Kinako Chocolate Chip Cookies

Print Recipe
Upgrade your CCCs with nutty roasted soybean powder (kinako). It pairs perfectly with whole wheat flour for a healthier cookie, but you can substitute all-purpose as well.
Course Dessert
Cuisine Asian American
Prep Time 10 minutes
Cook Time 12 minutes
Total Time 22 minutes
Servings 16 large cookies
Author Mochi Mommy

Equipment

  • electric beater or stand mixer

Ingredients

  • 1/2 cup softened, unsalted butter 113g
  • 1/2 cup lightly packed dark brown sugar 100g
  • 1/4 cup granulated sugar 50g
  • 1/2 tsp baking powder
  • 1/2 tsp baking soda
  • 1/2 tsp kosher salt
  • 1 large egg
  • 1 tsp vanilla extract
  • 1 cup whole wheat flour 120g
  • 1/2 cup kinako 50g
  • 3/4 cup chocolate chips 130g
  • 1 pinch flaky sea salt optional

Instructions

  • Preheat your oven to 350F and line two baking sheets with parchment paper or silicone mats.
  • In the bowl of a stand mixer, put softened butter, brown sugar, granulated sugar, baking powder, baking soda, and salt.

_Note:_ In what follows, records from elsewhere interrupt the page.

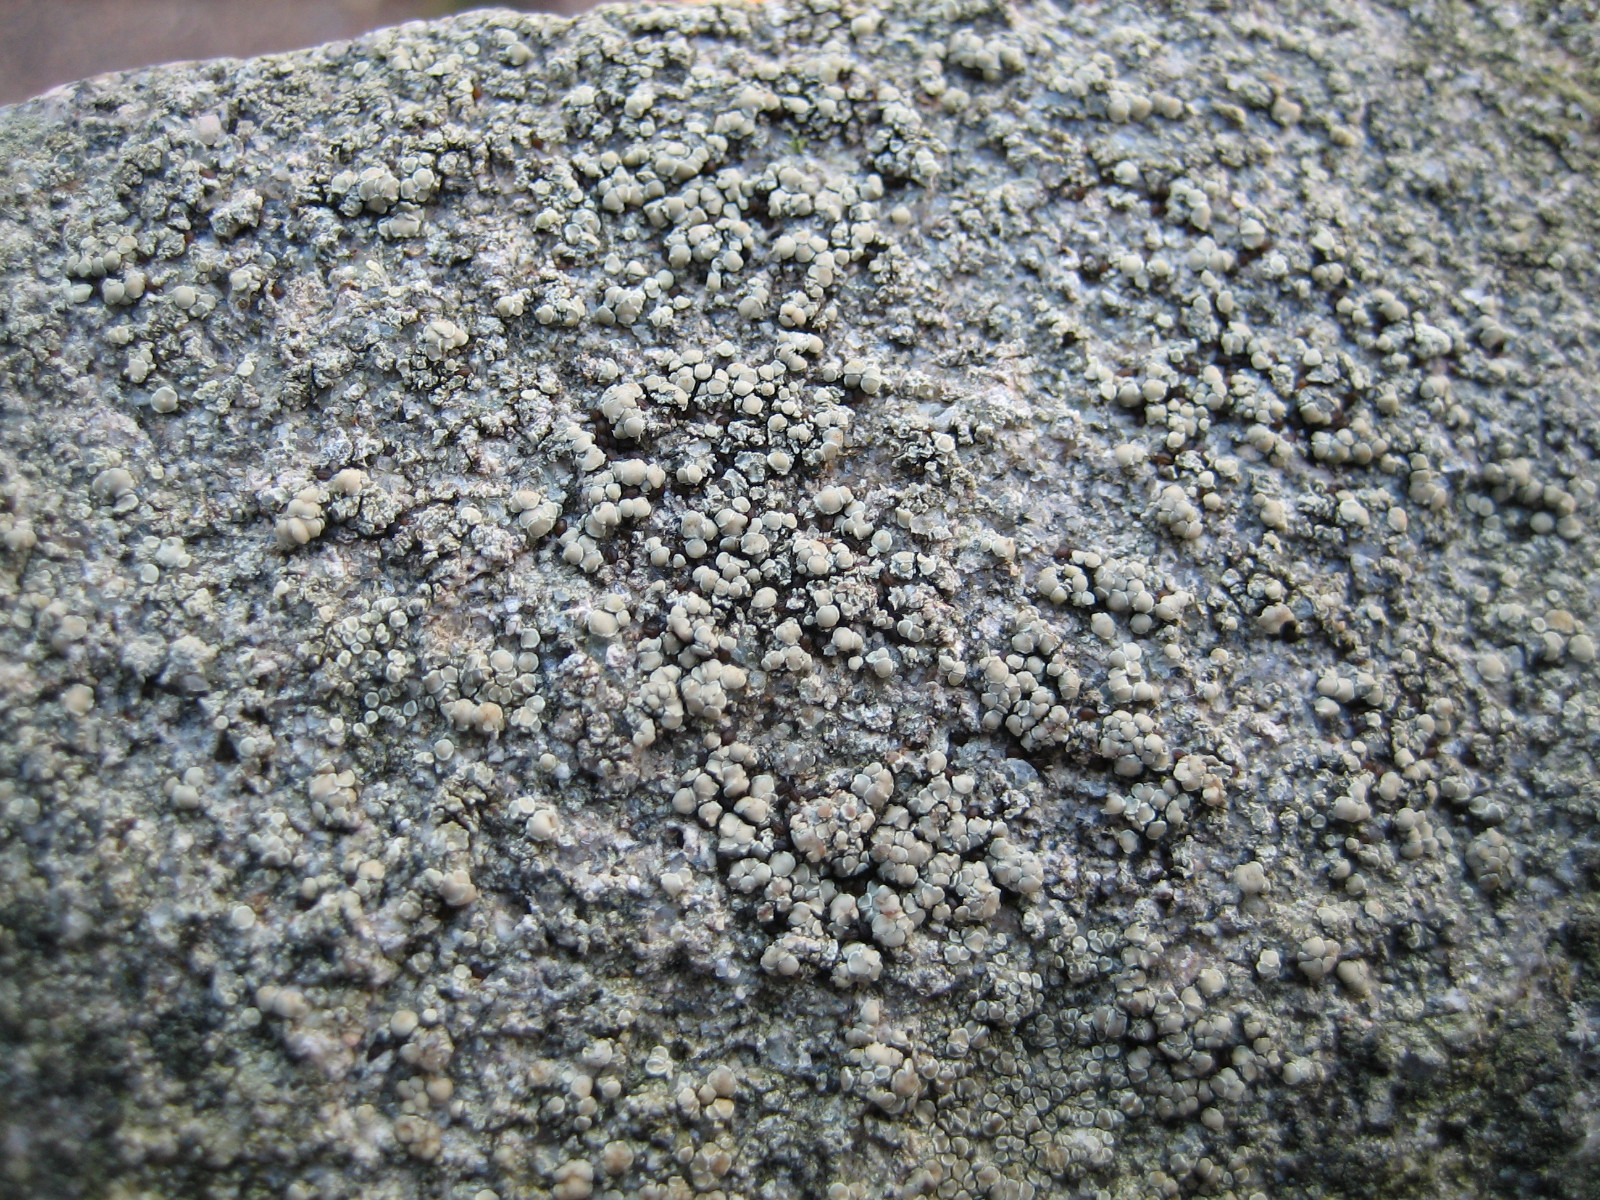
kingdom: Fungi
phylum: Ascomycota
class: Lecanoromycetes
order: Lecanorales
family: Lecanoraceae
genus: Lecanora
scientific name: Lecanora polytropa
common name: bleggrøn kantskivelav
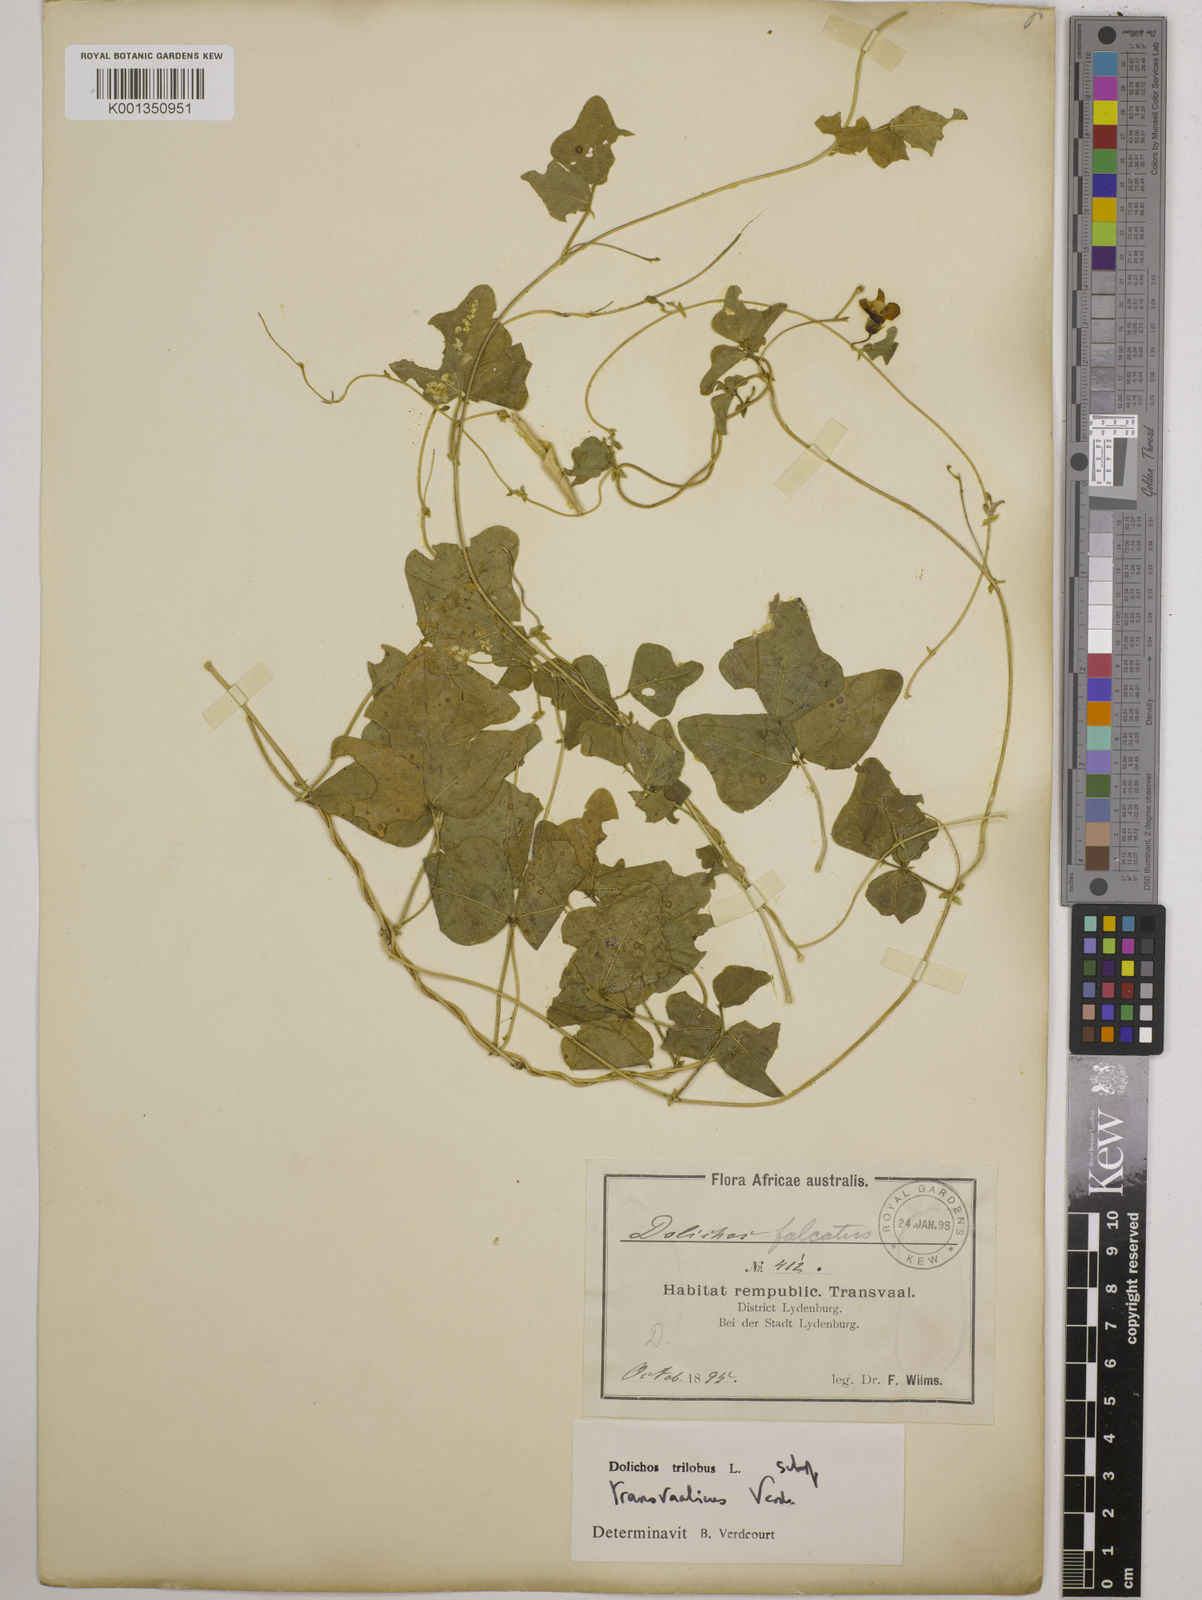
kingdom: Plantae
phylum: Tracheophyta
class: Magnoliopsida
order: Fabales
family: Fabaceae
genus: Dolichos
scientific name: Dolichos
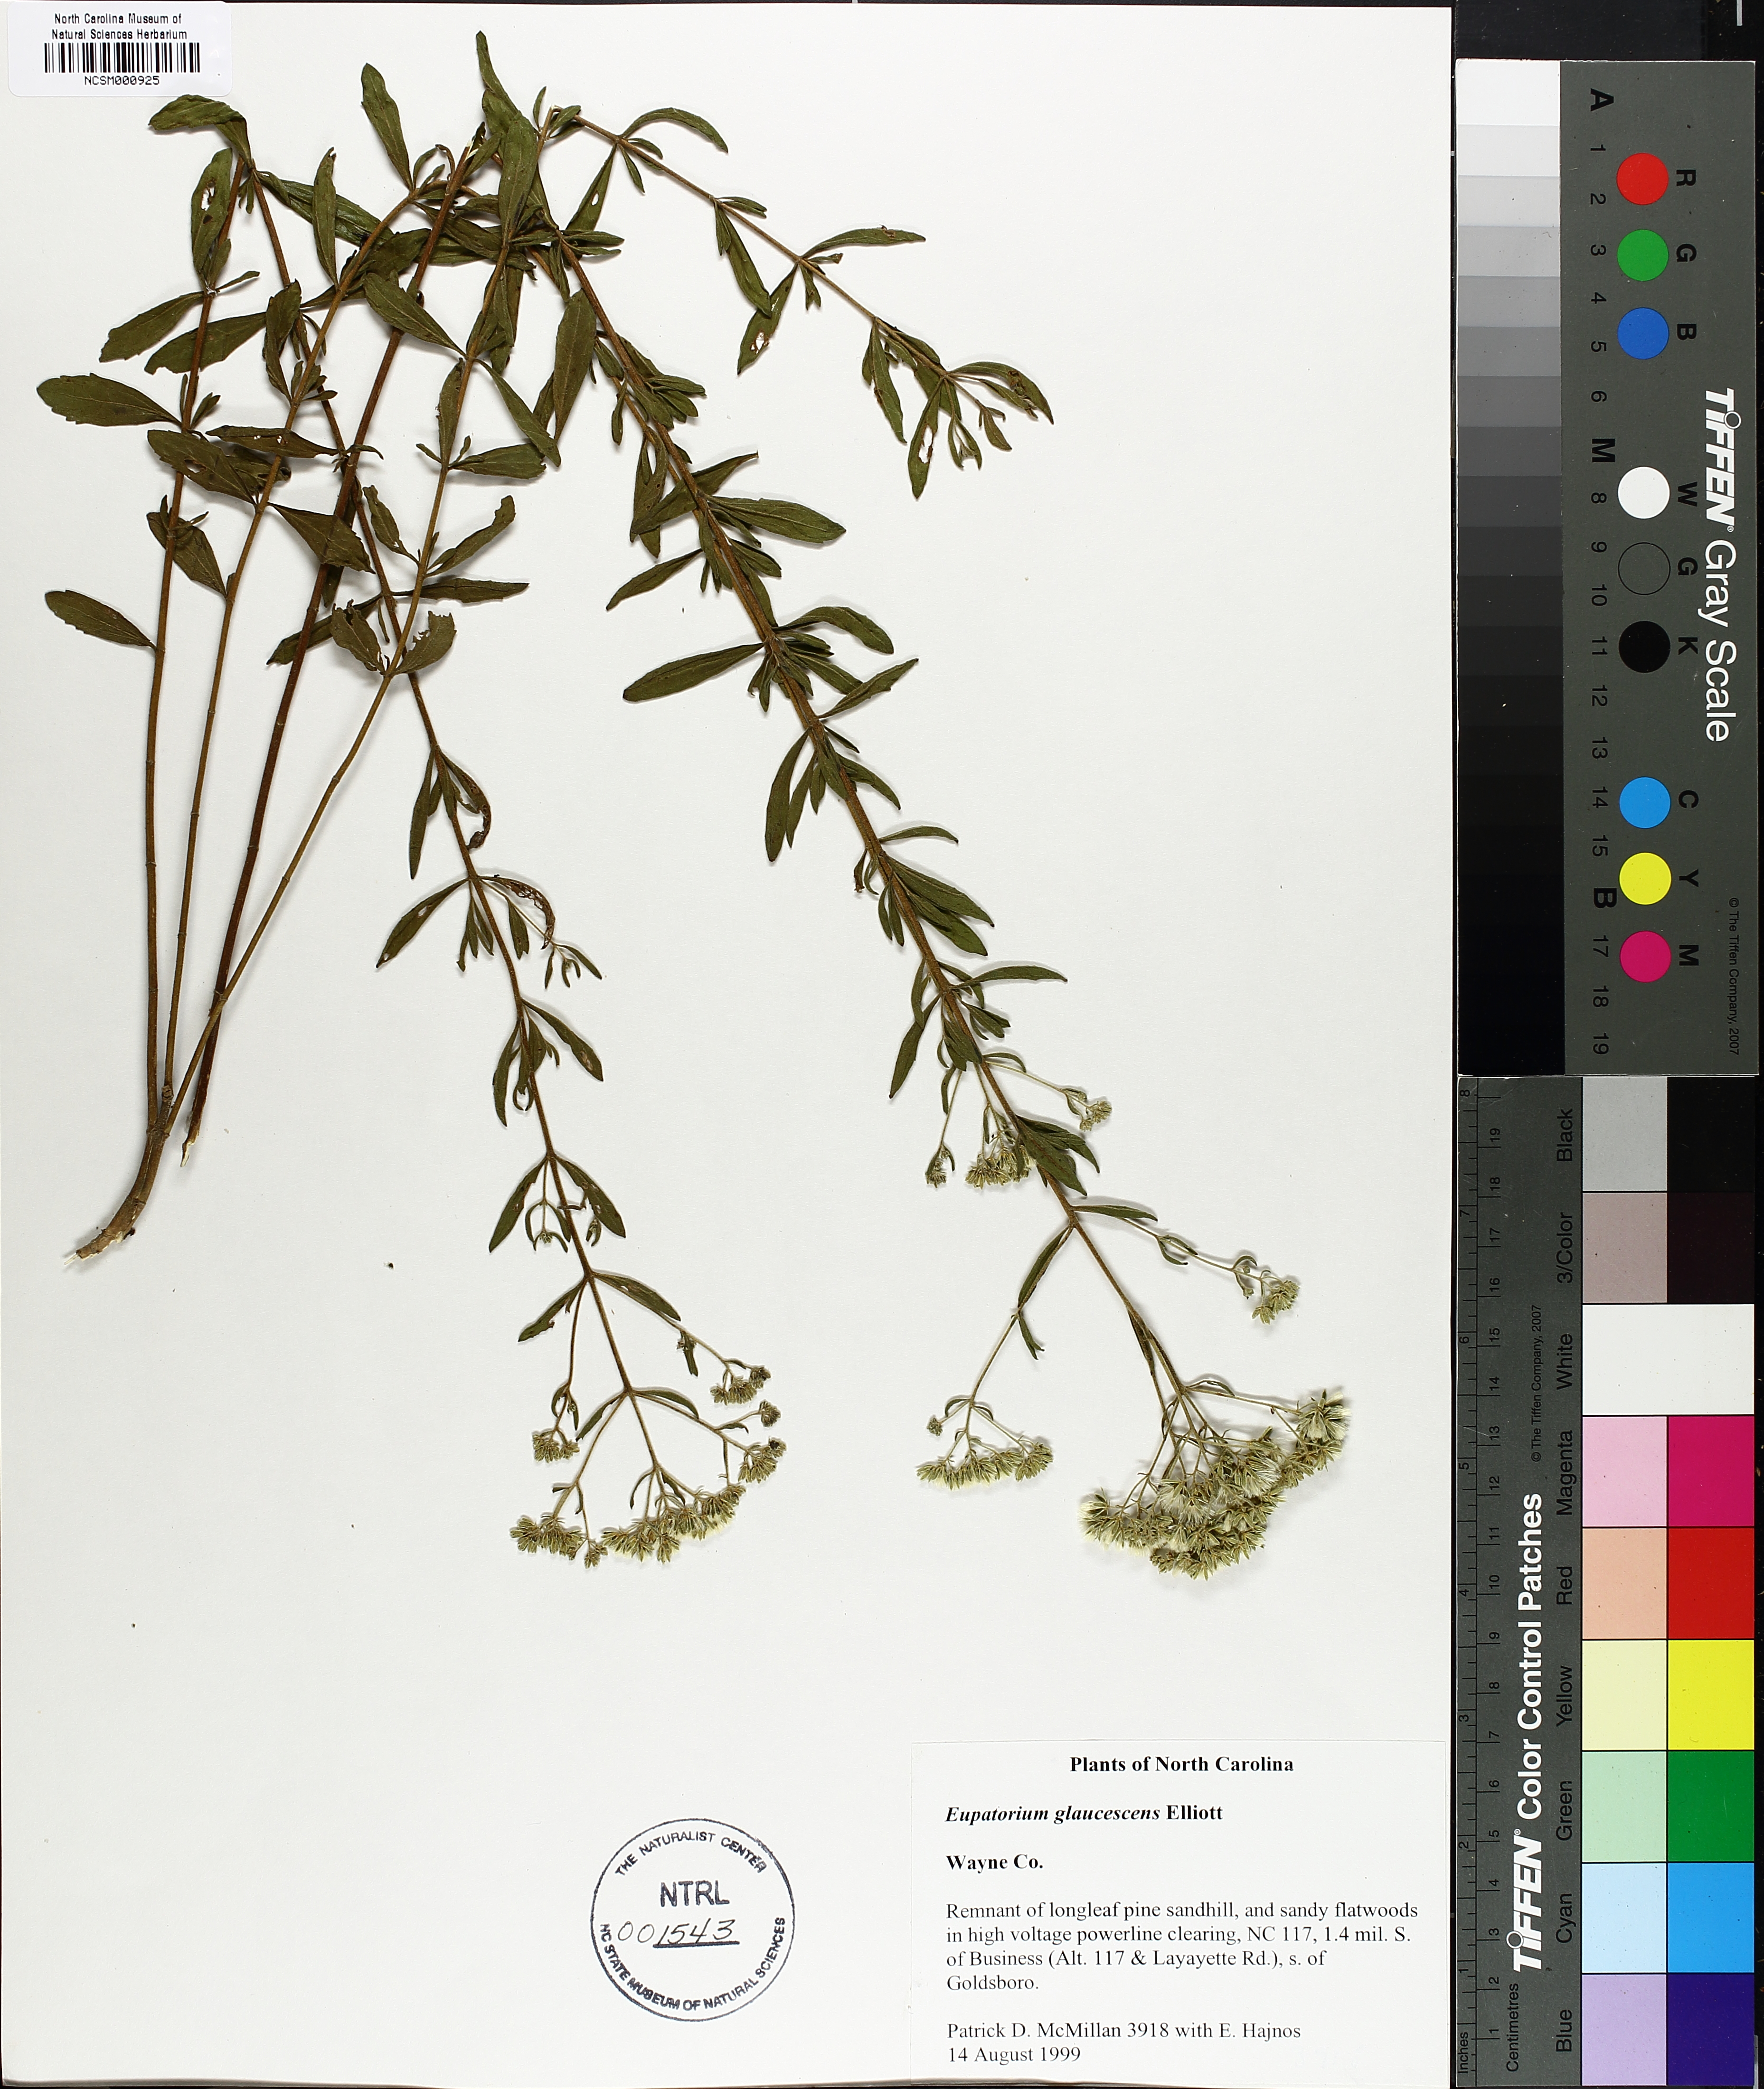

Using the paddle attachment, beat until the butter and sugars are creamed. It should be lighter in color and fluffy, similar to frosting. You can also cream the butter and sugars with a handheld electric mixer.
  • Add egg and vanilla extract and beat again until the mixture is homogenous.
  • Add the whole wheat flour and kinako and very gently mix until a dough starts to form.
  • Add the chocolate chips and gently mix again to disperse the chocolate throughout the cookie dough.
  • Scoop the dough and roll into balls. If using a 2-tbsp cookie scoop, you can get about 24 small cookies. I like to make mine larger, for about 16 cookies.
  • Place the cookie dough spheres onto your prepared baking sheet, spacing about 2 inches apart. Bake for 10-12 minutes. These cookies are naturally soft in texture due to the combination of flours used.
  • Immediately after removing the cookies from the oven, sprinkle the flaky sea salt, if using. Leftovers can be kept in an airtight container at room temperature.

Notes

You can substitute all-purpose flour for the whole wheat flour.
You don't need to chill these cookies, but if you do, they will develop an even deeper flavor and bake up a little more thick. You can stick them in the fridge, covered, for up to two days before baking or even freeze the cookie dough balls to bake at a much later time.